Kennedy, Windsor, Federalism, and SSM in Utah

December 27th, 2013

For the past year or so I’ve been working on article about Justice Kennedy’s jurisprudence that focuses on how he merges together due process (conduct), equal protection (status), and federalism (states conferring dignity) into a single standard of structural constitutional review. I think this theory helps explain his jurisprudence from Casey to Romer to Lawrence to Windsor. I held off finishing the paper, because I wanted to see what would happen in Bond, which will have huge doses of structure and federalism in it.

But recent events in Utah, and the rapidity with which this issue comes before the Court, will probably give me an opportunity to work in these cases.

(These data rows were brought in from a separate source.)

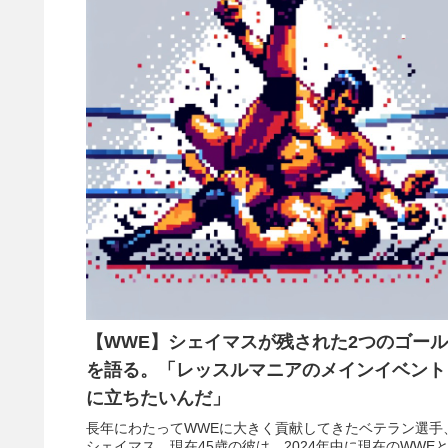
【WWE】シェイマスが残された2つのゴール
を語る。「レッスルマニアのメインイベント
に立ちたいんだ」
長年にわたってWWEに大きく貢献してきたベテラン選手
シェイマス。現在45歳の彼は、2024年中に現在のWWE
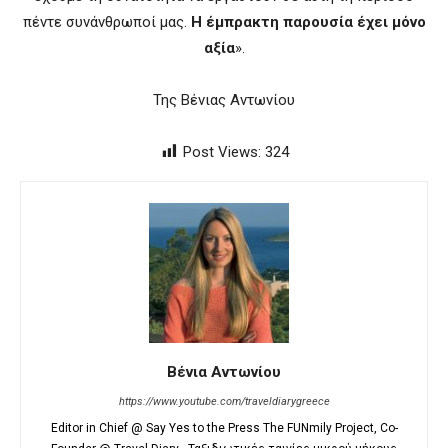
πέντε συνάνθρωποί μας.
Η έμπρακτη παρουσία έχει μόνο
αξία
».
Της Βένιας Αντωνίου
Post Views:
324
Βένια Αντωνίου
https://www.youtube.com/traveldiarygreece
Editor in Chief @ Say Yes to the Press The FUNmily Project, Co-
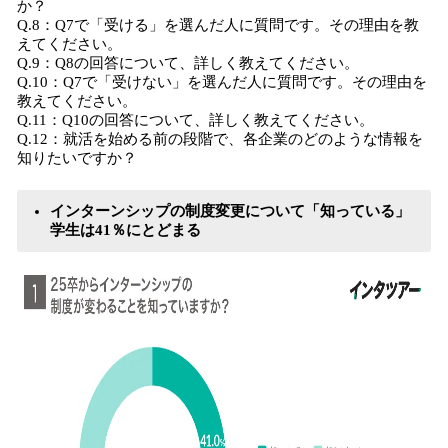
か？
Q.8：Q7で「受ける」を選んだ人に質問です。その理由を教
えてください。
Q.9：Q8の回答について、詳しく教えてください。
Q.10：Q7で「受けない」を選んだ人に質問です。その理由を
教えてください。
Q.11：Q10の回答について、詳しく教えてください。
Q.12：就活を始める前の段階で、各企業のどのような情報を
知りたいですか？
インターンシップの制度変更について「知っている」
学生は41％にとどまる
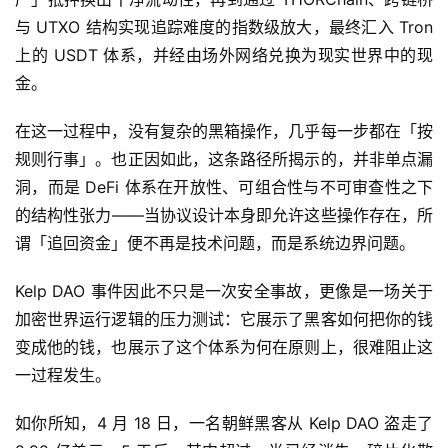
与 UTXO 结构实现追踪难度的指数级放大，最终汇入 Tron
上的 USDT 体系，并经由场外网络兑换为现实世界中的现
金。
在这一过程中，没有复杂的黑箱操作，几乎每一步都在「按
规则行事」。也正因如此，这条路径所揭示的，并非单点漏
洞，而是 DeFi 体系在开放性、可组合性与不可审查性之下
的结构性张力——当协议设计本身即允许这些操作存在，所
谓「追回资金」便不再是技术问题，而是系统边界问题。
Kelp DAO 事件因此不只是一次安全事故，更像是一场关于
加密世界运行逻辑的压力测试：它展示了黑客如何把你的钱
变成他的钱，也展示了这个体系为何在原则上，很难阻止这
一过程发生。
如你所知，4 月 18 日，一名朝鲜黑客从 Kelp DAO 盗走了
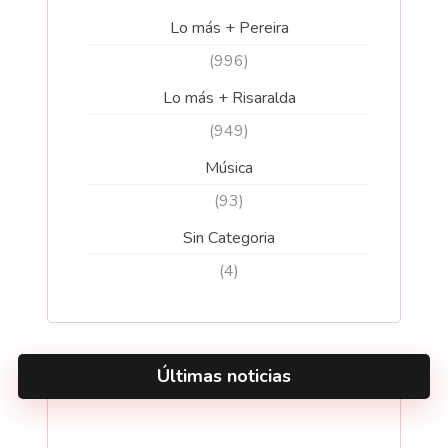
Lo más + Pereira
(996)
Lo más + Risaralda
(949)
Música
(93)
Sin Categoria
(4)
Últimas noticias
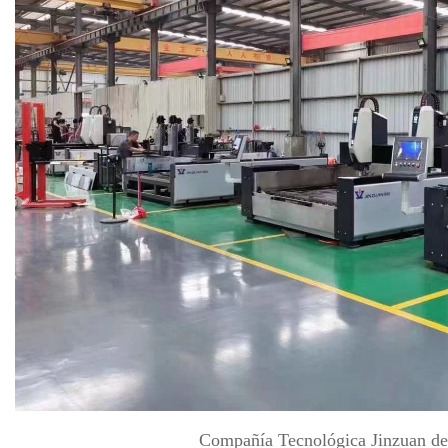
Compañía Tecnológica Jinzuan de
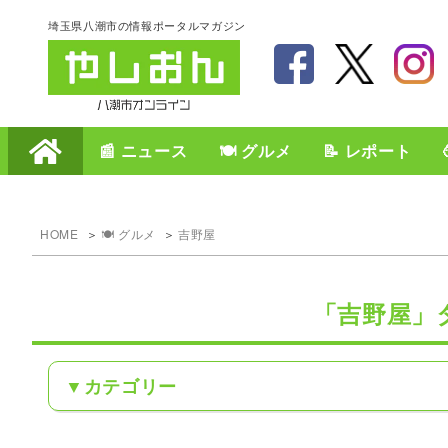
埼玉県八潮市の情報ポータルマガジン
📰 ニュース
🍽️ グルメ
📝 レポート
HOME
🍽️ グルメ
吉野屋
「吉野屋」
カテゴリー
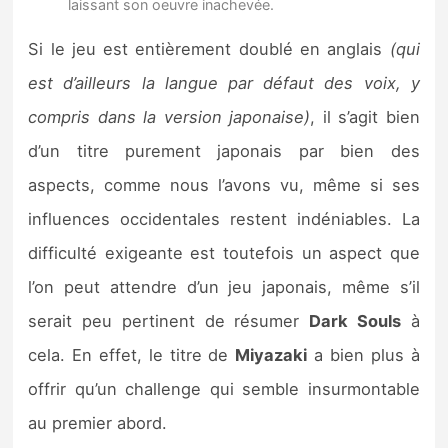
laissant son oeuvre inachevée.
Si le jeu est entièrement doublé en anglais
(qui
est d’ailleurs la langue par défaut des voix, y
compris dans la version japonaise)
, il s’agit bien
d’un titre purement japonais par bien des
aspects, comme nous l’avons vu, même si ses
influences occidentales restent indéniables. La
difficulté exigeante est toutefois un aspect que
l’on peut attendre d’un jeu japonais, même s’il
serait peu pertinent de résumer
Dark Souls
à
cela. En effet, le titre de
Miyazaki
a bien plus à
offrir qu’un challenge qui semble insurmontable
au premier abord.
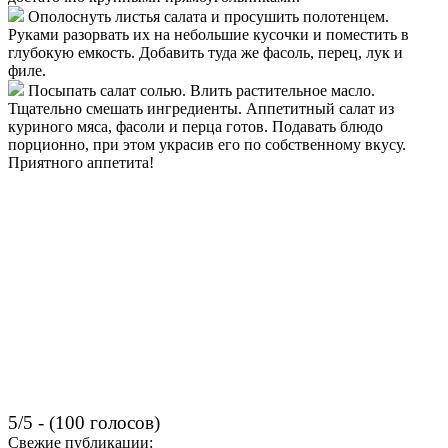
Ополоснуть листья салата и просушить полотенцем.
Руками разорвать их на небольшие кусочки и поместить в
глубокую емкость. Добавить туда же фасоль, перец, лук и
филе.
Посыпать салат солью. Влить растительное масло.
Тщательно смешать ингредиенты. Аппетитный салат из
куриного мяса, фасоли и перца готов. Подавать блюдо
порционно, при этом украсив его по собственному вкусу.
Приятного аппетита!
5/5 - (100 голосов)
Свежие публикации:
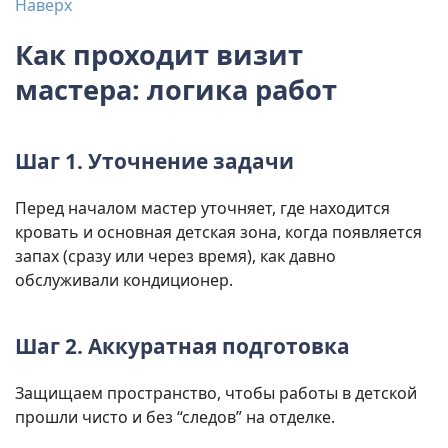
Наверх
Как проходит визит
мастера: логика работ
Шаг 1. Уточнение задачи
Перед началом мастер уточняет, где находится
кровать и основная детская зона, когда появляется
запах (сразу или через время), как давно
обслуживали кондиционер.
Шаг 2. Аккуратная подготовка
Защищаем пространство, чтобы работы в детской
прошли чисто и без “следов” на отделке.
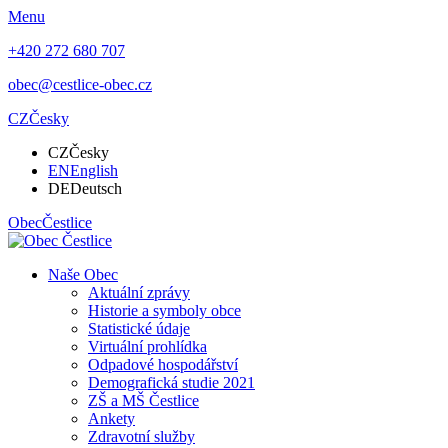
Menu
+420 272 680 707
obec@cestlice-obec.cz
CZ
Česky
CZ
Česky
EN
English
DE
Deutsch
Obec
Čestlice
Naše Obec
Aktuální zprávy
Historie a symboly obce
Statistické údaje
Virtuální prohlídka
Odpadové hospodářství
Demografická studie 2021
ZŠ a MŠ Čestlice
Ankety
Zdravotní služby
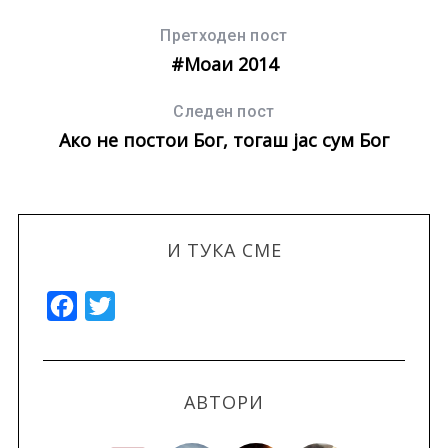
Претходен пост
#Моаи 2014
Следен пост
Ако не постои Бог, тогаш јас сум Бог
И ТУКА СМЕ
F
T
a
w
c
i
e
t
АВТОРИ
b
t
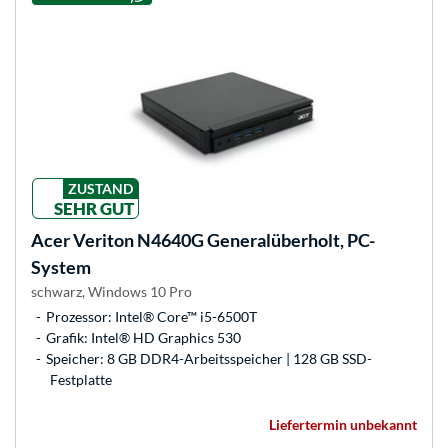
ZUSTAND
SEHR GUT
Acer
Veriton N4640G Generalüberholt, PC-
System
schwarz, Windows 10 Pro
Prozessor: Intel® Core™ i5-6500T
Grafik: Intel® HD Graphics 530
Speicher: 8 GB DDR4-Arbeitsspeicher | 128 GB SSD-
Festplatte
Liefertermin unbekannt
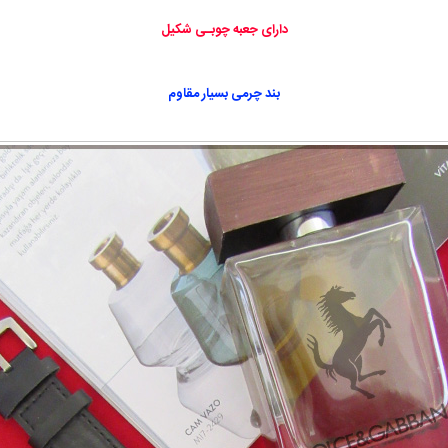
دارای جعبه چوبـی شکیل
بند چرمی بسیار مقاوم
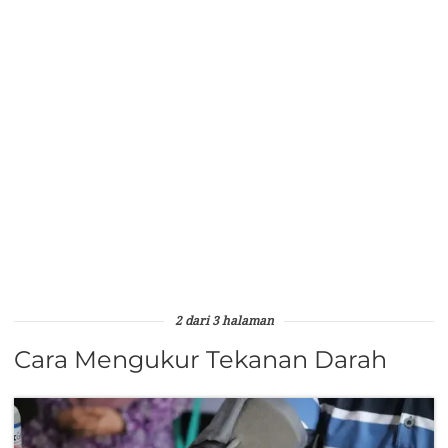
2 dari 3 halaman
Cara Mengukur Tekanan Darah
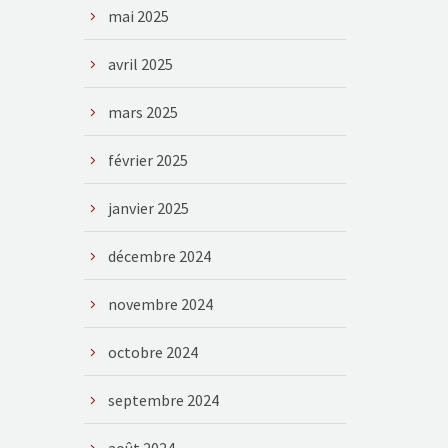
mai 2025
avril 2025
mars 2025
février 2025
janvier 2025
décembre 2024
novembre 2024
octobre 2024
septembre 2024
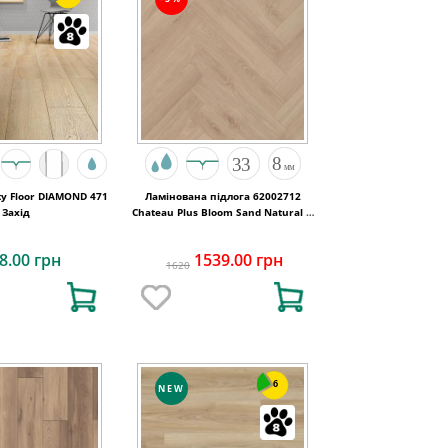
y Floor DIAMOND 471
Ламінована підлога 62002712
Захід
Chateau Plus Bloom Sand Natural A
B6421 V4 OmniLoc 504x84x8
8.00 грн
1539.00 грн
1620
6
NEW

Let me make a prediction that will probably be wrong. In Lawrence, AMK cited the fact that so many states decriminalized sodomy as a rationale to strike down the Texas law. There, states striking down these laws was conferring a form of dignity that informs the federal constitutional question. In Windsor, AMK cited the (not so many at the time) states that had given gays the right to marry. There, states granting this right were conferring a form of dignity that informs the federal constitutional question.

Since Windsor, there has been a race of states granting rights to SSM, mostly through the elected branches, but most recently in Utah, and hinted at in Ohio. This is just the kind of thing for AMK to cite to show that states, through his odd form of reverse federalism, are conferring the right of gay marriage should inform the federal constitutional right to gay marriage.

Of course this argument can be coupled with some stuff about due process and/or equal protection, really the same thing to AMK (status and conduct are two sides of the same coin). In any event, there is no need to say whether gay marriage is a fundamental right, or if strict scrutiny applies. He didn’t need to do so in Lawrence or Windsor. No need here. It will be federalism that does the heavy lifting.

Just a terrible prediction. But if it’s right, this will make my article pop.